2009年にデビュー40周年を迎え、シングルのリリースや、特別番組の4夜連続放送、1年近くにおよぶ大型全国ツアーなど、精力的な活動を展開してきた井上陽水。その集大成ともいえる「井上陽水 40th Special Thanks Live in 武道館」をWOWOWが独占放送。熱狂と感動に包まれたライブの模様をレポートする。

12月4日に日本武道館でコンサートを行った井上陽水

12月4日。日本武道館は1万人を超える観客で埋め尽くされた。会場全体に期待感が充満する中、まずスクリーンに幼少期から現在に至るまでの陽水自身の写真が映し出され、続いてバンドメンバーとともに本人が登場。年齢を感じさせない甘い歌声で「新しいラプソディー」「嘘つきダイヤモンド」の2曲を披露し、早くも観客を"陽水ワールド"へと誘う。 「私事になりますが、皆様のご支援のもと、時間が経過し、40年を迎えました」と挨拶すると、会場が大きな拍手が。続けて「長きにわたる皆様のご声援に支えられ、多少高い所からではございますが、皆様にお礼を申し上げなければいけないと思い立ち、今日の運びとなりました」と結婚式の祝辞のようなトークを繰り広げ、ファンも大爆笑。

その後も「Make-up Shadow」「心もよう」「飾りじゃないのよ 涙は」「リバーサイド ホテル」など、誰もが一度は耳にしたヒット曲を続々と披露していく。「帰れない二人」を紹介する際「30年以上前に知り合った忌野清志郎という者が、5月に亡くなりました。彼と一緒に作った曲があるので演奏したい」と語った。
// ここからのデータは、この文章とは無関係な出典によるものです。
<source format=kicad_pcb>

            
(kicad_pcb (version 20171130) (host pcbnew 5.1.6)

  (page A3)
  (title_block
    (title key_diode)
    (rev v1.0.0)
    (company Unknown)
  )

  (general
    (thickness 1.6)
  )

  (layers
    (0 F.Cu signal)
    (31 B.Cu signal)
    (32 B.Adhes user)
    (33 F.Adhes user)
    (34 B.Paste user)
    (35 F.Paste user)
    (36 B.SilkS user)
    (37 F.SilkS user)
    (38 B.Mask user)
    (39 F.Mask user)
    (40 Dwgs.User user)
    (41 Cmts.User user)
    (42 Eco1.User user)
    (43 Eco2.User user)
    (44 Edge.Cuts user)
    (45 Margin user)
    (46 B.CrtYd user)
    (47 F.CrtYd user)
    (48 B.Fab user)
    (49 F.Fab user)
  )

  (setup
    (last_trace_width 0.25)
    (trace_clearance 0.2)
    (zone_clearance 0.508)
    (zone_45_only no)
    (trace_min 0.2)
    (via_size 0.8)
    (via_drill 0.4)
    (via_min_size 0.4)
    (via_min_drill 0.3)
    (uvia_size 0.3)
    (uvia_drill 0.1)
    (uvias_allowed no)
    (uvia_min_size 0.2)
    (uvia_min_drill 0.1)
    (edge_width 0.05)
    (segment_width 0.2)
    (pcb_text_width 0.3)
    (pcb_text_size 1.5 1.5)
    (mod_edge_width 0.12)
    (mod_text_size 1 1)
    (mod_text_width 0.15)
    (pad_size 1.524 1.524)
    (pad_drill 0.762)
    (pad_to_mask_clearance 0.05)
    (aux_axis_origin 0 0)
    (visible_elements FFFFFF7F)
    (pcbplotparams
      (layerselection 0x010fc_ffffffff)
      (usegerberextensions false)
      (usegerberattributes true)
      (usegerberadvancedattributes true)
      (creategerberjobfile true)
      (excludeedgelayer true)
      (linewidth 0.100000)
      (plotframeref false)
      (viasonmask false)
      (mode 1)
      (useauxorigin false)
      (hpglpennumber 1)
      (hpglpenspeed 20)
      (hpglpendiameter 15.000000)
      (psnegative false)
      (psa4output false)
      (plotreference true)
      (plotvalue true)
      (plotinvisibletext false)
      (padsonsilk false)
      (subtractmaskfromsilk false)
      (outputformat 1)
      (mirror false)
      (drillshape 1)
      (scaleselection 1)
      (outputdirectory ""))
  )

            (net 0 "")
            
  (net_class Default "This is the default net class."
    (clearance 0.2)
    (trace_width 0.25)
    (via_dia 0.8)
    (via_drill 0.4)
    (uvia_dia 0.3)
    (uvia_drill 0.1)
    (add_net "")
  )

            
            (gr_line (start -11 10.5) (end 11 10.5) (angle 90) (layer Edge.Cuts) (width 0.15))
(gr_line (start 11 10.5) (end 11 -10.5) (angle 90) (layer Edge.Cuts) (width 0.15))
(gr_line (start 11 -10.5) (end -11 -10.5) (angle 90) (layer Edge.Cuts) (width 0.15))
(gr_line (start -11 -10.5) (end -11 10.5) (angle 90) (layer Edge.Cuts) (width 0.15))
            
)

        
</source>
MCでは、「すごく適当で1番しかないけど」と苦笑いしつつ、高校時代に初めて作詞・作曲した曲も披露。「正規の授業が終わった後で補習のようなものを受けていた頃、好きな同級生の女性が帰る姿を窓から見て。そんな素晴らしい情景を切り取った歌です」と紹介し、多少恥ずかしそうな様子も見せつつその曲を歌うと、ファンから割れんばかりの拍手が。「この曲を武道館で歌って、拍手までいただくとは夢にも思いませんでした……」と本人も照れっぱなしだった。

それでは皆さんお元気で。お幸せに(笑)

中盤では「自然に飾られて」「招待状のないショー」などの壮大なバラードを歌い、「氷の世界」では一転して、観客も立ち上がるほどの盛り上がり。曲の後半でブルースハープをかき鳴らし、それをアリーナの観客へ投げ入れるというファンサービスもあった。興奮冷めやらぬ中、世相を切り取った歌詞が印象的な「最後のニュース」、代表曲のひとつ「少年時代」を切々と歌い上げた。
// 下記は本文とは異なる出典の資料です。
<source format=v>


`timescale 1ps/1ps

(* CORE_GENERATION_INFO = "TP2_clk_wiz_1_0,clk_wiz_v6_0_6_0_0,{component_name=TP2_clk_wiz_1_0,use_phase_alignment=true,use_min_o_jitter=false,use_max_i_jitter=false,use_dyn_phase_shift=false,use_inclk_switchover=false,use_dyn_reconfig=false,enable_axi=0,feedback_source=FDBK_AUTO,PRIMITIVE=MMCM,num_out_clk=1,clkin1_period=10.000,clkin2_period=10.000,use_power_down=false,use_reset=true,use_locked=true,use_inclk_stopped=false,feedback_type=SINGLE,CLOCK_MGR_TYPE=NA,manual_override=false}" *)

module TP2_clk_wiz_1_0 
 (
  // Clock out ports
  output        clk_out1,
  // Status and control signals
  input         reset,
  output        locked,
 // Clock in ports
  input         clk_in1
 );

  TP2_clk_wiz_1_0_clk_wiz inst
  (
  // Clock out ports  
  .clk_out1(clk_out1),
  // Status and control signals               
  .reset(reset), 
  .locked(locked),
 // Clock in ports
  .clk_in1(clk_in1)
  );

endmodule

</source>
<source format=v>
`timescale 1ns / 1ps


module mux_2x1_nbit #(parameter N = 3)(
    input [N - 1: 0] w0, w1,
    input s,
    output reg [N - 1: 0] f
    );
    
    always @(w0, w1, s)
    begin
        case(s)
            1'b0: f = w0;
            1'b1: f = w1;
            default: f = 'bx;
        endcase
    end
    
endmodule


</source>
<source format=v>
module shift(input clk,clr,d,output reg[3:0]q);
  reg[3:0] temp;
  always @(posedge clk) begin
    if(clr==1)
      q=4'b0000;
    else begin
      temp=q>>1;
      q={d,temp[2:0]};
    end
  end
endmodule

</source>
アンコール1曲目の「Happy Birthday」では、デビュー40周年にちなみ、スクリーンに過去の作品のジャケットで構成された「40」の文字が映し出されるという演出も。メンバー紹介に続いて「夢の中へ」が始まると、観客も総立ちとなり、熱気も最高潮に。最後は「傘がない」「いっそ セレナーデ」を歌い、「長きにわたってご声援いただき、ありがとうございました。それでは皆さんお元気で。お幸せに(笑)」と彼らしい言葉で締めくくった。

このライブの模様を収録した「井上陽水 40th Special Thanks Live in 武道館」は、1月31日(日)16:00よりWOWOWで放送される。